◆ Required actions:
a. Retype everything in the page on 2020 cyber threats from "2020 was an" down to "complexity of attacks.", word for word.
b. According to the page on 2020 cyber threats, by what percentage did new ransomware samples increase over the first six months of the year?
c. Carry on the page on 2020 cyber threats from its final sentence.

◆ Page extract:
2020 was an unprecedented year with COVID-19 forcing all organizations, regardless of size, to pivot from face-to-face operations to an uncertain digital landscape. Between January and April this year, INTERPOL reported 907,000 spam messages, 737 incidents related to malware, and 48,000 malicious URLs related to COVID-19.  Emboldened by last year’s recording-breaking cyberthefts, cybercriminals increased their frequency and complexity of attacks.

At the beginning of this year, SPYRUS predicted three cyber trends to watch out for: ransom attacks for customer and citizen Personal Identifiable Information (PII), Internet of Things (IoT) device targeting, and increased attacks on mobile devices. All three came true.

Ransomware and Intellectual Property (IP) Theft

Ransomware was one of the biggest benefactors of COVID-19 with new samples increasing by 72% over the first six months of the year according to Security Magazine. In Q3 this year, ZDNet reported half a million zoom accounts are for sale on the dark web, impacting students of all ages and working professionals. Given the prevalence of consumers using the same password for multiple services, this information could lead to damaging identify theft or harmful “zoom-bombing” of virtual classrooms and meetings, harming children’s learning experiences or potentially ruining a multi-million dollar contract negotiation.

COVID-19 vaccine research IP was the biggest target for cybercriminals this year, with critical healthcare infrastructure including hospitals and research labs becoming central targets. Government officials in the United States, United Kingdom), and Canada issuing warning about Ransomware-as-a-Service (RaaS) and hostile governments attempting to target Western vaccine research. As multiple companies begin to finalize their vaccines and make decisions on production, hostile nations may attempt to disrupt operations to gain a strategic advantage in economic recovery.

◆ Data extract:
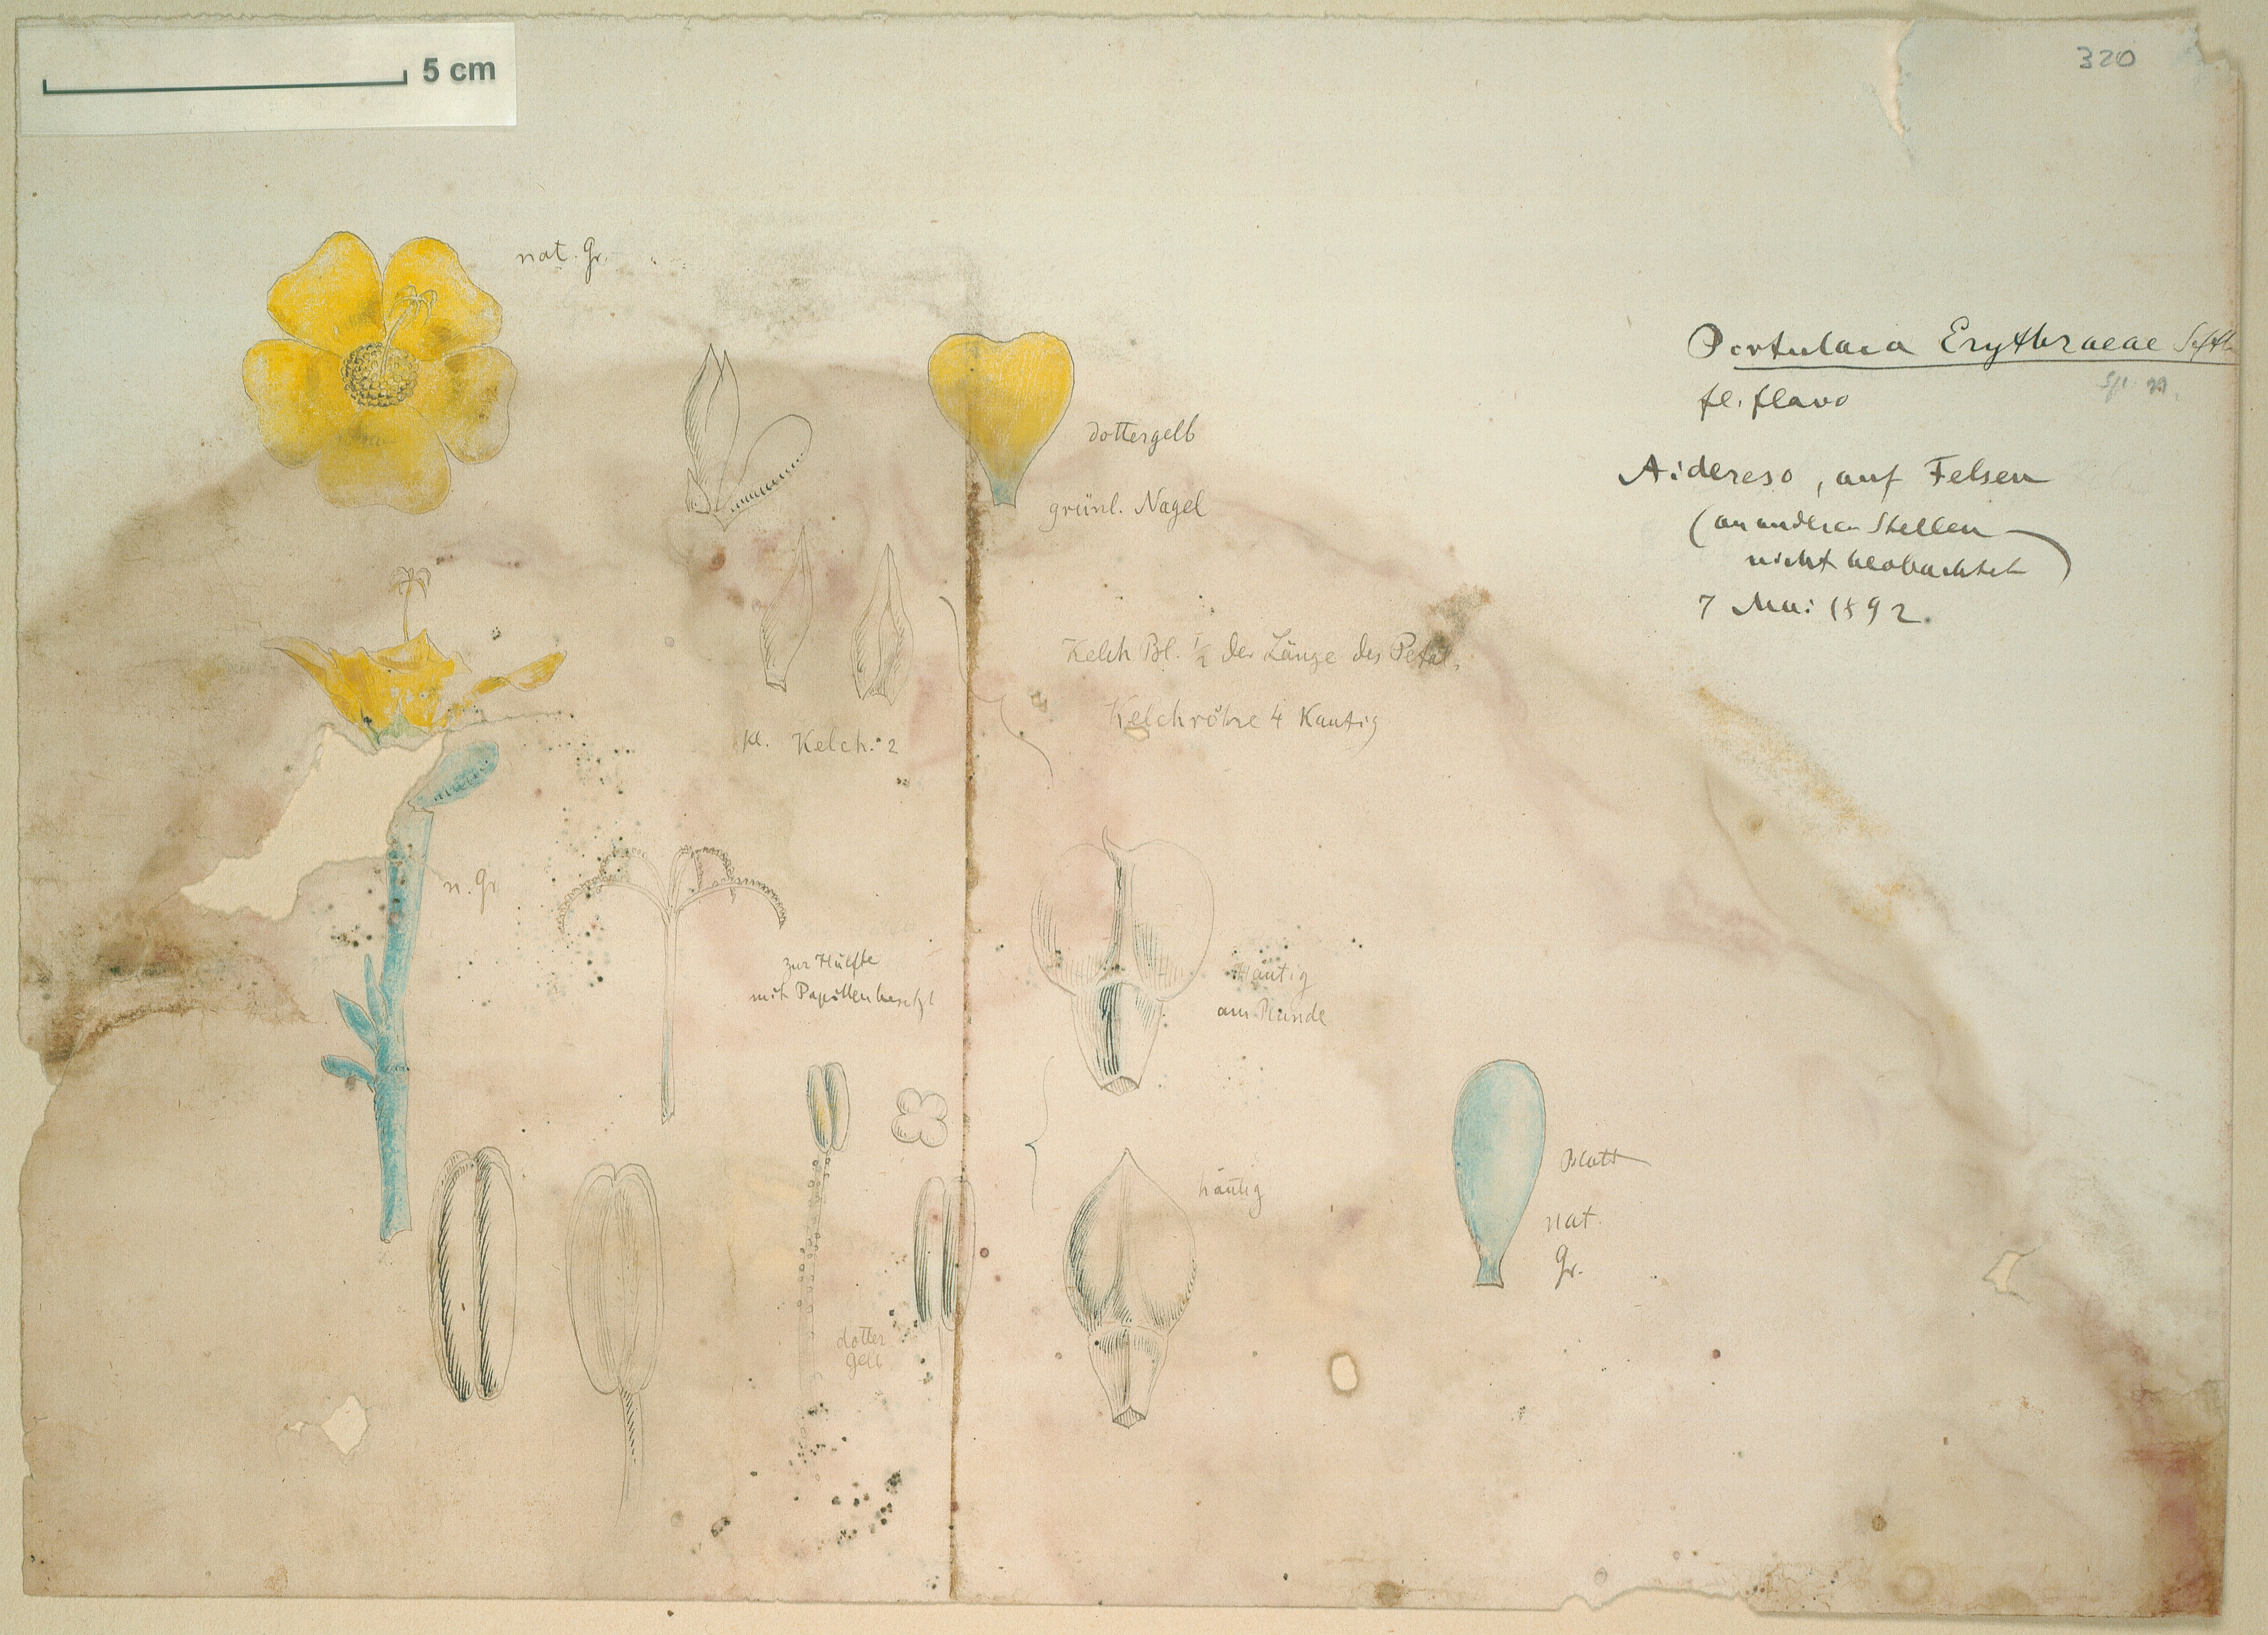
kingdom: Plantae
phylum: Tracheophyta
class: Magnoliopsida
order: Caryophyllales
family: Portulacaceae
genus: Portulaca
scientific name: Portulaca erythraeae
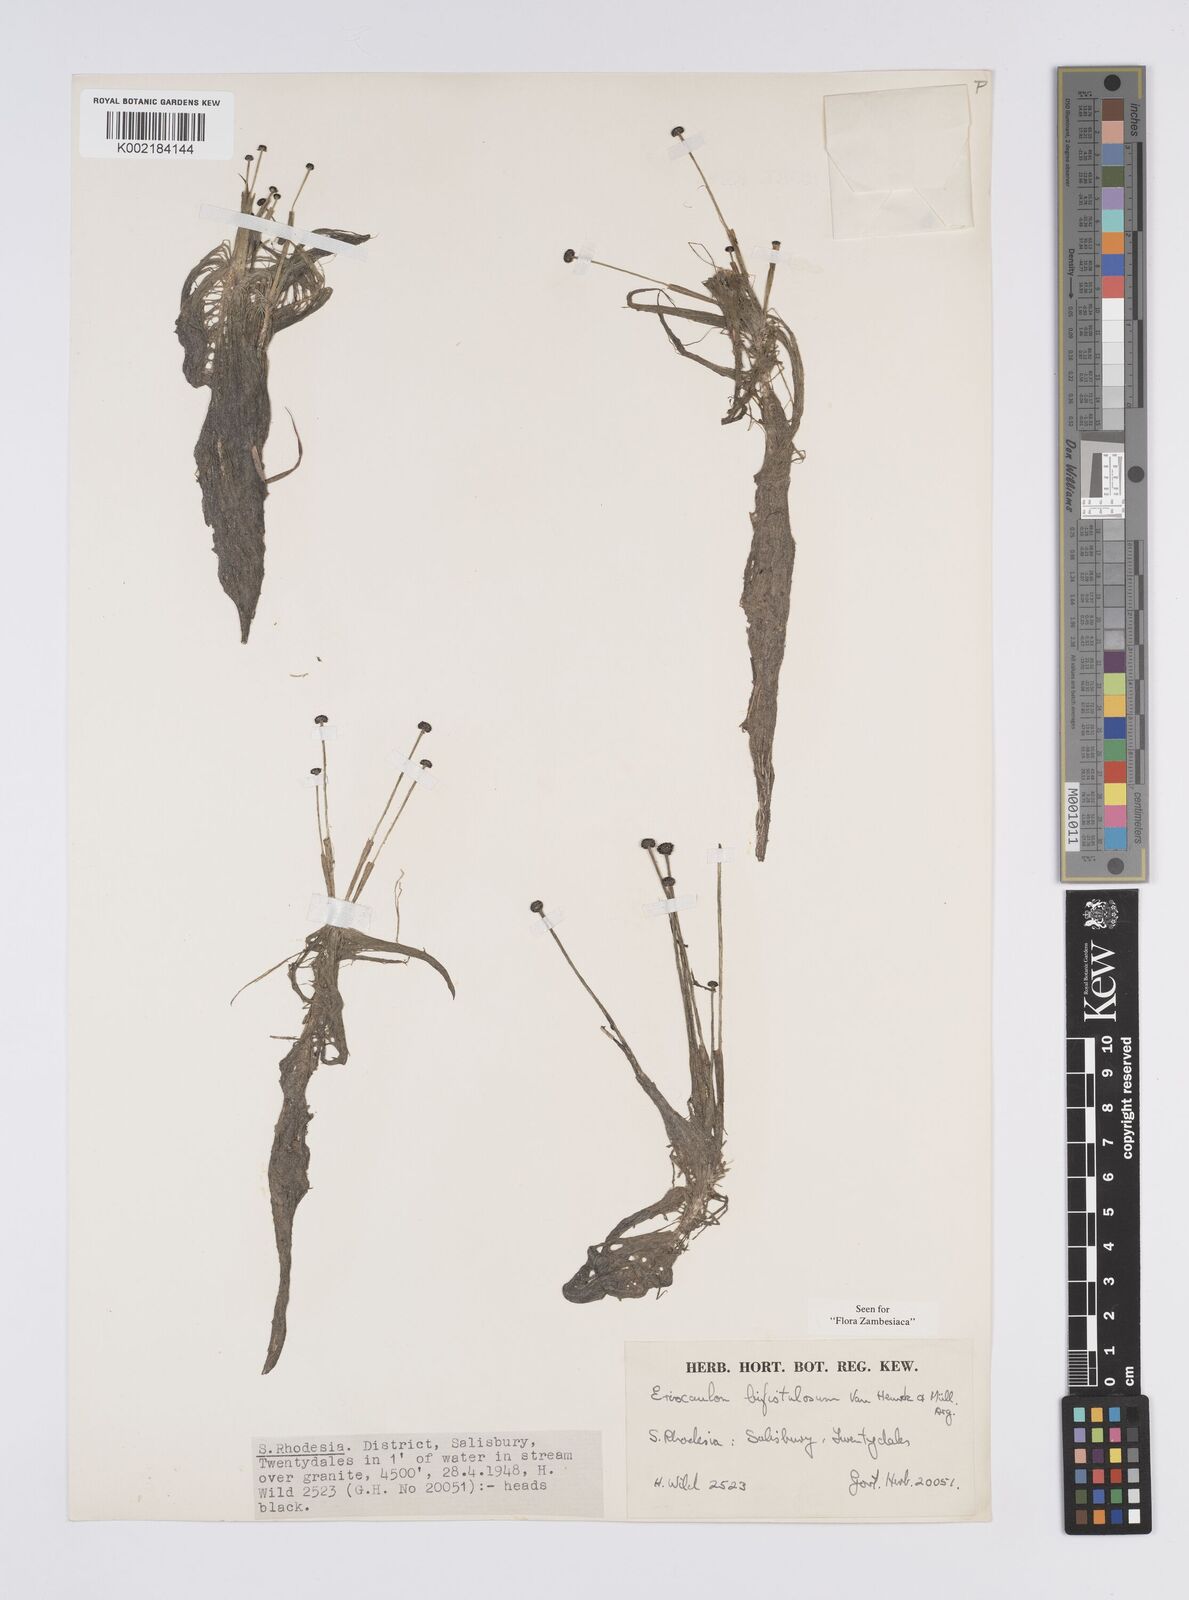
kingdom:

◆ Task results:
a.
2020 was an unprecedented year with COVID-19 forcing all organizations, regardless of size, to pivot from face-to-face operations to an uncertain digital landscape. Between January and April this year, INTERPOL reported 907,000 spam messages, 737 incidents related to malware, and 48,000 malicious URLs related to COVID-19.  Emboldened by last year’s recording-breaking cyberthefts, cybercriminals increased their frequency and complexity of attacks.

b. 72%

c.
IoT Devices

According to cybersecurity experts, researchers detected a 30% rise in IoT malware attacks this year, totalling 32.4 billion attacks globally. As more devices become connected to the internet and both Wi-Fi 6 and 5G networks become more prevalent, it will be imperative for device manufacturers to properly secure devices.

Mobile Workforce

By far the greatest shakeup of 2020 was the transition to work from home (WFH). As a result, the Security Magazine reported a 50% increase in mobile vulnerabilities because of WFH. While many organizations have attempted to provide employees with secure tools, they proved to not be adequately secure. According to ZDNet, mobile workers increased use of unsecured remote desktop machines (RDP) by 40%, which lead to RDP brute-force attacks increasing by 400%. With WFH positioned to continue through most of 2021, organizations need to rethink the tools available for employees.

2020 was a challenging year for all organizations, regardless of size or industry. It is critical organizations learn from 2020 and prepare for a future cyber landscape that will become progressively worse. According to thecrimereport.org, cybercrime is anticipated to cost $10.5 trillion USD in 2025, representing the greatest transfer of economic wealth in history. Over the next few years, governments will continue to strengthen cybersecurity regulations such as DFARS and CMMC in response to worsening cybercrime and IT departments must be forward thinking in their cybersecurity purchases.